Fidelity is difficult to achieve as most of these interventions are implemented in varied and broad contexts, and are influenced during implementation by multiple contextual factors, many of which are not easily measured. A key example of implementation related factors is the conditionality of welfare interventions (an aspect of implementation rather than core component of the intervention) as potentially mitigating mental health benefits of increased income [48]. Renahy et al. [49] also found variability in mental health impacts of unemployment insurance, suggesting societal stigma as a relevant contextual factor. The majority of included reviews discussed possible impacts of context and implementation but did not directly evaluate this at review level.
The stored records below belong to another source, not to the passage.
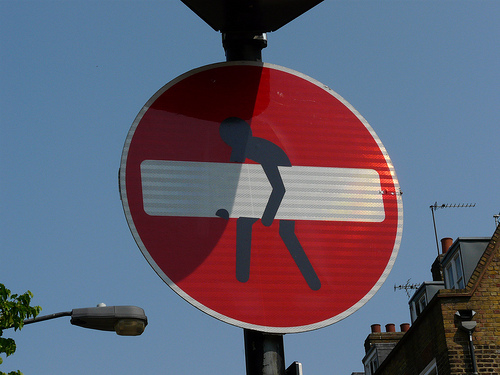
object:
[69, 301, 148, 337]
light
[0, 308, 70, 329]
pole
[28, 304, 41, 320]
leaves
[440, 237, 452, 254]
chimney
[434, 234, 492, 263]
roof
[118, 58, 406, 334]
sign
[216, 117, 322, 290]
human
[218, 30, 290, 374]
pole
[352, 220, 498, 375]
building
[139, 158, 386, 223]
rectangle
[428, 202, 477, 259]
antenna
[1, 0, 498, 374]
sky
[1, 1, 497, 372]
background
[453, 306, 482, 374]
pipe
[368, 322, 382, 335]
chimney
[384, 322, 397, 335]
chimney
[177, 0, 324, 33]
light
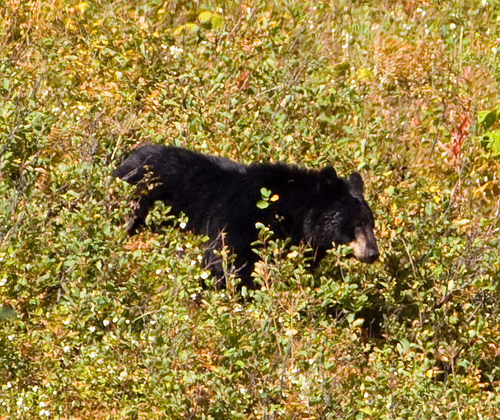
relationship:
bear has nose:
[112, 136, 377, 290] [364, 248, 378, 261]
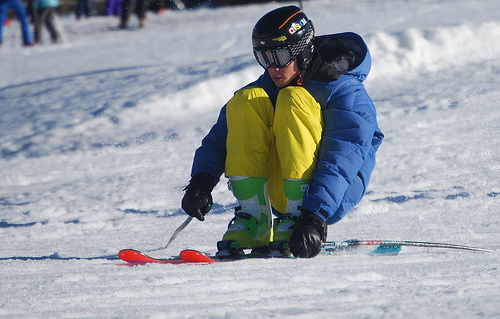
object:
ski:
[118, 249, 182, 266]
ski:
[180, 249, 223, 262]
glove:
[289, 209, 327, 258]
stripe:
[279, 10, 303, 29]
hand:
[181, 185, 213, 221]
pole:
[163, 216, 194, 249]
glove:
[181, 174, 214, 221]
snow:
[13, 66, 161, 154]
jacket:
[189, 31, 384, 224]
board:
[181, 240, 400, 263]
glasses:
[252, 26, 315, 69]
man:
[180, 5, 383, 260]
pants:
[33, 7, 63, 45]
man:
[32, 0, 64, 45]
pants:
[222, 86, 323, 214]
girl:
[180, 5, 382, 260]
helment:
[250, 6, 321, 74]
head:
[252, 6, 315, 88]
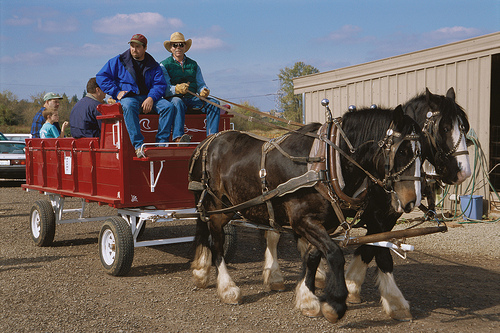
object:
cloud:
[95, 12, 184, 34]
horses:
[187, 99, 426, 322]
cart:
[20, 103, 234, 277]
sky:
[2, 1, 499, 111]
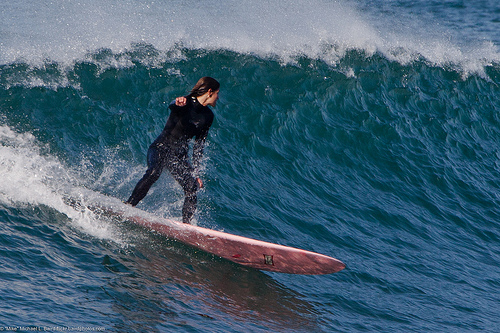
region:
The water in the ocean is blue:
[268, 132, 478, 225]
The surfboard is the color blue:
[67, 179, 349, 284]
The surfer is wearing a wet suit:
[123, 70, 227, 232]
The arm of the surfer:
[159, 87, 192, 116]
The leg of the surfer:
[128, 147, 172, 207]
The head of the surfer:
[189, 70, 226, 111]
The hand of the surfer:
[167, 93, 189, 108]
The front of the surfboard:
[207, 228, 352, 289]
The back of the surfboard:
[63, 176, 165, 248]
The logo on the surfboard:
[226, 247, 288, 275]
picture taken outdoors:
[15, 20, 496, 280]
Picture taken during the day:
[44, 37, 412, 299]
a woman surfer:
[55, 40, 345, 284]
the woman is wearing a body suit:
[142, 81, 214, 229]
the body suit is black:
[144, 68, 224, 250]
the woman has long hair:
[188, 60, 216, 105]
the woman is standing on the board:
[94, 68, 352, 273]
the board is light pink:
[154, 221, 322, 278]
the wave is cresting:
[231, 23, 435, 83]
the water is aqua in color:
[374, 143, 462, 238]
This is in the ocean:
[18, 10, 448, 315]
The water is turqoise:
[262, 76, 470, 250]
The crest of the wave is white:
[29, 38, 451, 72]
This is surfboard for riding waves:
[63, 180, 304, 325]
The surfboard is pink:
[98, 201, 358, 296]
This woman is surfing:
[131, 78, 273, 221]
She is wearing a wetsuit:
[125, 93, 203, 209]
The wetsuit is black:
[108, 80, 233, 202]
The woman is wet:
[72, 23, 286, 257]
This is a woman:
[126, 50, 243, 228]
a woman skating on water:
[44, 51, 395, 330]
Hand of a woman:
[163, 88, 188, 115]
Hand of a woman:
[193, 109, 215, 191]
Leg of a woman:
[169, 151, 204, 224]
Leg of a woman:
[123, 138, 165, 216]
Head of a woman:
[195, 74, 225, 110]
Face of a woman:
[215, 85, 220, 113]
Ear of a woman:
[204, 86, 216, 98]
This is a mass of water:
[246, 37, 496, 273]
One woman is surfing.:
[97, 82, 303, 289]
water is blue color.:
[345, 176, 498, 302]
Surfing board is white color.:
[80, 188, 377, 309]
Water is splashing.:
[6, 140, 103, 201]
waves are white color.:
[31, 18, 478, 73]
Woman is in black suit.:
[139, 75, 206, 202]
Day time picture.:
[4, 45, 395, 293]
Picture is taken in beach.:
[32, 31, 457, 310]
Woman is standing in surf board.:
[90, 119, 217, 270]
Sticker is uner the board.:
[251, 248, 291, 273]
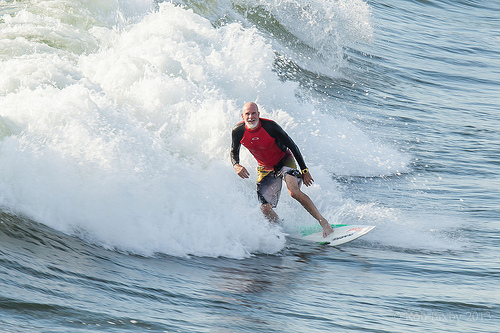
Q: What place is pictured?
A: It is an ocean.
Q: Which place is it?
A: It is an ocean.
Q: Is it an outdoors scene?
A: Yes, it is outdoors.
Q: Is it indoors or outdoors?
A: It is outdoors.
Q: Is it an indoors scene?
A: No, it is outdoors.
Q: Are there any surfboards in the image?
A: Yes, there is a surfboard.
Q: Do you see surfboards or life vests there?
A: Yes, there is a surfboard.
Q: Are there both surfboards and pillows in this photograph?
A: No, there is a surfboard but no pillows.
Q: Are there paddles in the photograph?
A: No, there are no paddles.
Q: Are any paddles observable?
A: No, there are no paddles.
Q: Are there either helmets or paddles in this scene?
A: No, there are no paddles or helmets.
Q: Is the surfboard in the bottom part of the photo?
A: Yes, the surfboard is in the bottom of the image.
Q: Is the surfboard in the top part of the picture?
A: No, the surfboard is in the bottom of the image.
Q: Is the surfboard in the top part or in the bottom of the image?
A: The surfboard is in the bottom of the image.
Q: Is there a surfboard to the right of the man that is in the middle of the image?
A: Yes, there is a surfboard to the right of the man.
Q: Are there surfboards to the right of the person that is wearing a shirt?
A: Yes, there is a surfboard to the right of the man.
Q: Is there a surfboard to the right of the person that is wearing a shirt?
A: Yes, there is a surfboard to the right of the man.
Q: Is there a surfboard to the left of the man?
A: No, the surfboard is to the right of the man.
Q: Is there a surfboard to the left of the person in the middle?
A: No, the surfboard is to the right of the man.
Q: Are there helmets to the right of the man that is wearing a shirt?
A: No, there is a surfboard to the right of the man.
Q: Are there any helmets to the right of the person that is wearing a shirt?
A: No, there is a surfboard to the right of the man.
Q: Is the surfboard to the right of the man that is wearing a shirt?
A: Yes, the surfboard is to the right of the man.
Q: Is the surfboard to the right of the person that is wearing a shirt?
A: Yes, the surfboard is to the right of the man.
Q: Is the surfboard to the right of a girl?
A: No, the surfboard is to the right of the man.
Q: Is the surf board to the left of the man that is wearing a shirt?
A: No, the surf board is to the right of the man.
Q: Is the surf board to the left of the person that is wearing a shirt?
A: No, the surf board is to the right of the man.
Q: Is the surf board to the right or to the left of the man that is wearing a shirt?
A: The surf board is to the right of the man.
Authors of included reviews highlighted that future studies should take implementation and contextual factors into account during design and analysis to enable more comprehensive evaluation. This could include a priori identification of likely relevant implementation or contextual factors which can be collected and subsequent sub-group, sensitivity or effect mediation/moderation/interaction analyses carried out as appropriate. Other methodologies can enable investigation of context-related clustering without measuring factors directly. Multilevel analyses of cross sectional or longitudinal data allow measurement of change across individuals and the wider social contexts in which they live, including analysis of cross level interactions and associations, and variation of effect for target population and the wider population [72]. In ecological studies, adjustment for time and country specific effects can be made [73]. At review level, realist approaches should be considered to better draw out population and context related factors which affect effectiveness of policies or interventions [74].
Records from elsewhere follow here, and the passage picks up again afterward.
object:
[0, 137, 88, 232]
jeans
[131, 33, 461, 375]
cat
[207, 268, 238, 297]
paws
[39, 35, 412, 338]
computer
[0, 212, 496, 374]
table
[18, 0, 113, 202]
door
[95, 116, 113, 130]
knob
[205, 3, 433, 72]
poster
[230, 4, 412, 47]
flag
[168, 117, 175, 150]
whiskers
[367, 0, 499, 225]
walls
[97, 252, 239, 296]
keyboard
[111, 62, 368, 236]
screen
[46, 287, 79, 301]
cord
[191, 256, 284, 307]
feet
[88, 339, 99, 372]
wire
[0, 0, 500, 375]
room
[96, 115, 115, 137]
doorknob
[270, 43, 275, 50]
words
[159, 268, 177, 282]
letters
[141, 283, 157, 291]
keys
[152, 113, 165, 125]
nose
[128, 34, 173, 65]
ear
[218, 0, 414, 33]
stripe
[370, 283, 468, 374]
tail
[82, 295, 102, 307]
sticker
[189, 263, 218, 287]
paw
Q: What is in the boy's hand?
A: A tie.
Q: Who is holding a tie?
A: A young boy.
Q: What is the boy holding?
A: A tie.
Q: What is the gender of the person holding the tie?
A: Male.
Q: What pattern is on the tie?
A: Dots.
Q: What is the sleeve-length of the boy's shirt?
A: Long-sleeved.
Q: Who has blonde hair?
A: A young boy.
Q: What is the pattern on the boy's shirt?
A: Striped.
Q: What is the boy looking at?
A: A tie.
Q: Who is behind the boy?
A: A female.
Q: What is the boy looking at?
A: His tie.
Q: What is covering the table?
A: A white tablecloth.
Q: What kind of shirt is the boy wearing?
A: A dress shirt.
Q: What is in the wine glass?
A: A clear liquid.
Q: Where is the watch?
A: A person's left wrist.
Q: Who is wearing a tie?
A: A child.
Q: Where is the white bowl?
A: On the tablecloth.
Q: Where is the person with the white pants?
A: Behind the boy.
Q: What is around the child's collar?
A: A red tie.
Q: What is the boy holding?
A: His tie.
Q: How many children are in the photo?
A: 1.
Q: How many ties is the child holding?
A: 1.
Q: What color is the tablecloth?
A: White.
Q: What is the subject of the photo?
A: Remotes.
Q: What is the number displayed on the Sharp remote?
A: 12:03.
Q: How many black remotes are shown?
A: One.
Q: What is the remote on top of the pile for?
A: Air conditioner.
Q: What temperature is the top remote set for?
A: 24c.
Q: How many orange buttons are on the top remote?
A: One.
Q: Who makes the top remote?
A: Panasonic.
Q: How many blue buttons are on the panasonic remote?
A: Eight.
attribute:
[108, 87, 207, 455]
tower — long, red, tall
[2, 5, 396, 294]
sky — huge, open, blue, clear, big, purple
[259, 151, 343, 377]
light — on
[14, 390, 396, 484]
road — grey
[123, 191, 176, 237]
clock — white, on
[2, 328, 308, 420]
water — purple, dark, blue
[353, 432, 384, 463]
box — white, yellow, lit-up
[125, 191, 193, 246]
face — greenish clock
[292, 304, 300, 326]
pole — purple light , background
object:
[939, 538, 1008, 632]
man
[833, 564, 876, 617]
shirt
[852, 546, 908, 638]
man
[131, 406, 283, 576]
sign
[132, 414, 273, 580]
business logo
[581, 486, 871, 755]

Clarity on mechanistic pathways can help understand how these interventions work most effectively and what is needed to support this in implementation, but evaluation designs often do not incorporate this. None of the included reviews collected outcomes at points along the proposed mechanistic pathway, and it is unclear if this was done in primary evaluations. The mechanistic pathways set out in Fig. 2 can act as a starting point for developing causal frameworks for more comprehensive testing and evaluation of future interventions. Complex system approaches and associated frameworks provide routes to better integrate evidence related to intervention, mechanism and context [75].

Conclusion

This umbrella review has identified a small and overall low quality evidence base for national level interventions addressing the social determinants of mental health.

The most robust evidence base centred on welfare and employment support, which national policymakers should consider for implementation. Other national level interventions that are indicated in this review for policy consideration are gender equity policy, less restrictive migration policy, restricting means/ multi-component campaigns for preventing suicide and at scale delivery of community parenting interventions.
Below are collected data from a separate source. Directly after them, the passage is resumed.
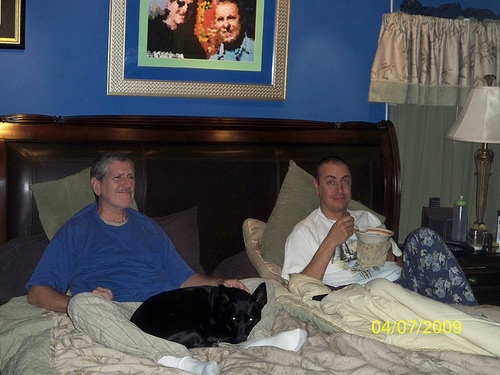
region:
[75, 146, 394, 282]
two men sitting on a bed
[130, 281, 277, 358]
black dog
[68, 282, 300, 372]
black dog laying between a man's legs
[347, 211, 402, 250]
man holding a bowl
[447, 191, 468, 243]
a plastic bottle on a night stand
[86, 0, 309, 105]
a framed picture on a wall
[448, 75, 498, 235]
a lamp on a night table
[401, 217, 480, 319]
man wearing blue pajama with flower pattern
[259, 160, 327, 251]
a green cushion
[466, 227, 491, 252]
a glass on a night stand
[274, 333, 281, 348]
man socks are white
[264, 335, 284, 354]
man socks are white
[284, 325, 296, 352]
man socks are white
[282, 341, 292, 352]
man socks are white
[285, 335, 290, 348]
man socks are white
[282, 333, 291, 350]
man socks are white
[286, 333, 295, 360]
man socks are white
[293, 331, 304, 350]
man socks are white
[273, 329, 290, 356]
man socks are white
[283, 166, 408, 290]
He is wearing a white shirt.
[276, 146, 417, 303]
He is eating.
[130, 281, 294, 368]
The dog is black.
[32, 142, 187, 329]
he is wearing a blue shirt.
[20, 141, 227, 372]
He is wearing tan pants.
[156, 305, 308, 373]
He is wearing white socks.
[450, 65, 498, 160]
The lampshade is white.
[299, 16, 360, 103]
The wall is blue.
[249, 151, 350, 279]
The pillow is tan.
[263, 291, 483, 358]
The comforter is tan.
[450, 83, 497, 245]
a tall lamp with a white shade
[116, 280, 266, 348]
a black dog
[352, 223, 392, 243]
a beige bowl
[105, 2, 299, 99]
part of a picture frame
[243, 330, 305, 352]
a man's white sock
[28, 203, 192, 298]
men's blue short sleeve shirt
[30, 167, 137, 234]
a small green pillow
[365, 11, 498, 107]
a green and beige curtain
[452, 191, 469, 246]
a water bottle with a green top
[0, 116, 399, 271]
a brown headboard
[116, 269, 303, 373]
A dog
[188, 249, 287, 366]
A dog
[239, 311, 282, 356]
A dog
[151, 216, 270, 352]
A dog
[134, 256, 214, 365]
A dog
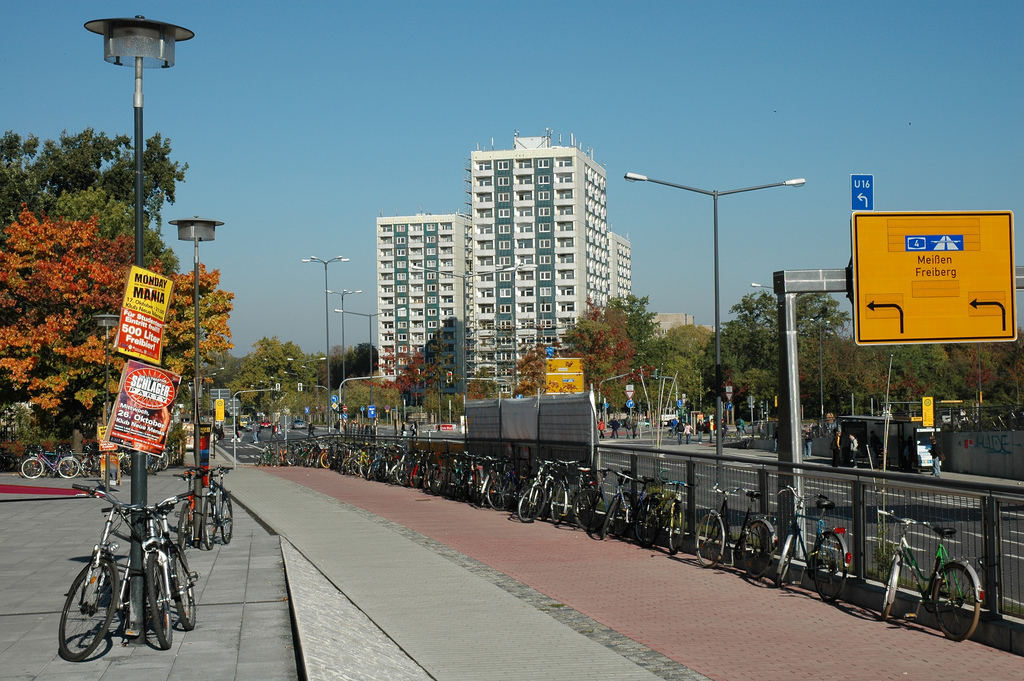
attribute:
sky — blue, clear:
[0, 8, 1021, 385]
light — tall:
[610, 165, 808, 369]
There is a need for better quality primary research and improved reporting in systematic reviews that focus on impacts of conditional benefits, neighbourhood renewal or mixed income housing on mental health. No systematic review level evidence was found relating to national strategies for violence reduction, addressing environmental hazards, community services, age and ethnicity inclusive policies and their impact on mental health. There is a wider evidence base of locally evaluated interventions that may be scaled but it is important for these to be evaluated to assess effectiveness when implemented at national/population level.